Maratus marinus is most likely to be seen between September and April, the warmer months of New Zealand. Salticids prefer and are drawn out by sunlight and warmth, lacking which they retreat into their nests.

The spider builds cigar-shaped nests for retreat in well-shaded pebble undersides, rock crevices or in shells. Building nests in shells allows them to have an air pocket in the case of tidal influx, a handy adaptation for a marine salticid. Their nests measure the spider's body length in width, and 2–3 times the same in length.

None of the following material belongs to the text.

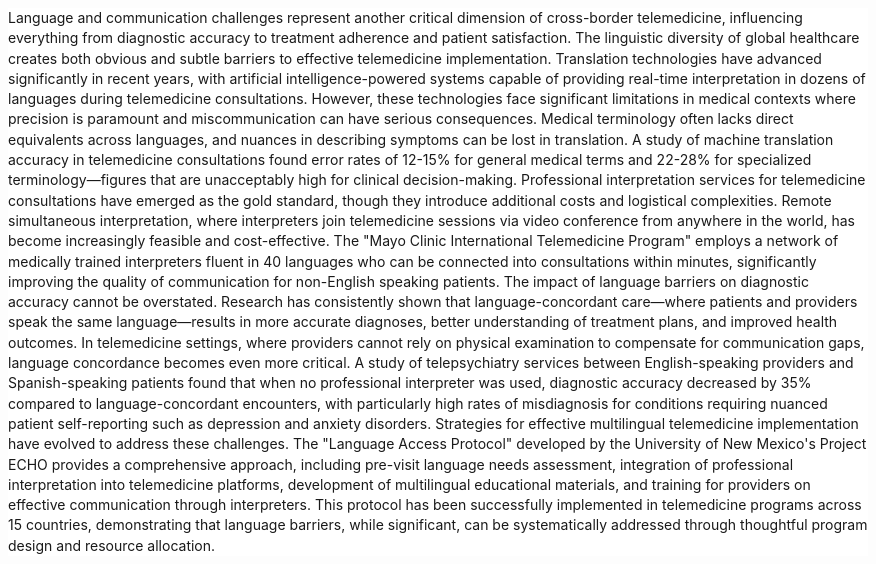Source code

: Language and communication challenges represent another critical dimension of cross-border telemedicine, influencing everything from diagnostic accuracy to treatment adherence and patient satisfaction. The linguistic diversity of global healthcare creates both obvious and subtle barriers to effective telemedicine implementation. Translation technologies have advanced significantly in recent years, with artificial intelligence-powered systems capable of providing real-time interpretation in dozens of languages during telemedicine consultations. However, these technologies face significant limitations in medical contexts where precision is paramount and miscommunication can have serious consequences. Medical terminology often lacks direct equivalents across languages, and nuances in describing symptoms can be lost in translation. A study of machine translation accuracy in telemedicine consultations found error rates of 12-15% for general medical terms and 22-28% for specialized terminology—figures that are unacceptably high for clinical decision-making. Professional interpretation services for telemedicine consultations have emerged as the gold standard, though they introduce additional costs and logistical complexities. Remote simultaneous interpretation, where interpreters join telemedicine sessions via video conference from anywhere in the world, has become increasingly feasible and cost-effective. The "Mayo Clinic International Telemedicine Program" employs a network of medically trained interpreters fluent in 40 languages who can be connected into consultations within minutes, significantly improving the quality of communication for non-English speaking patients. The impact of language barriers on diagnostic accuracy cannot be overstated. Research has consistently shown that language-concordant care—where patients and providers speak the same language—results in more accurate diagnoses, better understanding of treatment plans, and improved health outcomes. In telemedicine settings, where providers cannot rely on physical examination to compensate for communication gaps, language concordance becomes even more critical. A study of telepsychiatry services between English-speaking providers and Spanish-speaking patients found that when no professional interpreter was used, diagnostic accuracy decreased by 35% compared to language-concordant encounters, with particularly high rates of misdiagnosis for conditions requiring nuanced patient self-reporting such as depression and anxiety disorders. Strategies for effective multilingual telemedicine implementation have evolved to address these challenges. The "Language Access Protocol" developed by the University of New Mexico's Project ECHO provides a comprehensive approach, including pre-visit language needs assessment, integration of professional interpretation into telemedicine platforms, development of multilingual educational materials, and training for providers on effective communication through interpreters. This protocol has been successfully implemented in telemedicine programs across 15 countries, demonstrating that language barriers, while significant, can be systematically addressed through thoughtful program design and resource allocation.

The circadian routine of movement in Maratus marinus is dependent upon photoreceptors in its three secondary eye pairs, a biological process which probably extends to the salticid family. Like most jumping spiders, Maratus marinus is also a 'hopper', although it does exercise stealthy locomotion when pursuing prey.

==Behaviour==

=== Display and communication ===
In looks, Maratus marinus is atypical to the vibrant peacock spiders of its genus. However, display behaviors of communication and courting can justify its classification if it is needed. A diverse repertoire of display interactions is performed by the seashore jumper intraspecifically, with around 21 displays overall. Among the display elements are two abdomen twitching motions: raising the abdomen up and down, and rotating the raised abdomen. These are noticed in male to female interactions incorporated in a zigzagging dance approach when away from a nest, or as stationary displays at a female's nest. The twitch abdomen is also noticed in male-male interactions specifically at nest sites, between a resident and an intruder spider. The most intricate display of male-male dominance or aggression is quadrupedal posturing when away from nest sites, involving a raised cephalothorax, tilted-up abdomen, and leg pairs 1 and 3 held erect. Several other displays are carried out by Maratus marinus, sorted across same-sex and opposite-sex interactions and depending on proximity to a nest.

Apart from using visual identification, it has not been conclusively found that male Maratus marinus can identify a conspecific female by odor (airborne pheromones) alone. It can engage in competitive male-male interactions to a certain extent, when initially sensing heterospecific pheromones. More effective pheromonal communication occurs in Maratus marinus via pheromones immersed in silk. These contact pheromones are emitted by females in webbing, allowing the pheromones to persist longer. Receiving spiders do so by using chemosensitive chelicerates and may be able to detect specific information about the emitting female, like aggressive or cannibalistic tendencies.

=== Cannibalism ===
Cannibalism has been observed in the species away from nest sites and occurs at higher percentages in female-female interactions, followed by female-male cannibalism. Cannibalism occurs at relatively lower percentages in male-female interactions (where males kill and eat females), and male-male interactions.

===Diet and hunting behaviour===
Unlike most spiders that catch prey in their webbing, salticids are diurnal spiders that are visually advanced to hunt prey. Maratus marinus is capable of catching and devouring prey larger than itself, and hunts insects like flies and moths of its environment. However, it stalks moths that are cryptic against a matching background less than moths against a background contrasting them, most likely because it cannot easily perceive the moth prey. The original observations of Goyen in 1892 note the running and pausing movement towards prey, with rubbing of the pedipalps together.

More recent studies have explored the detouring behavior of salticids like Maratus marinus to approach prey subtly before pouncing. The studies found that detours are initiated regardless of whether prey shows movement or not, and that the spider regularly detours and re-orients itself until it is in a position to attack the prey.

== Predators ==
Goyen described the pursuit of Maratus marinus by another spider, where M. marinus ran and leapt with its prey and resorted to jumping off a rock and hanging from a single web strand to escape.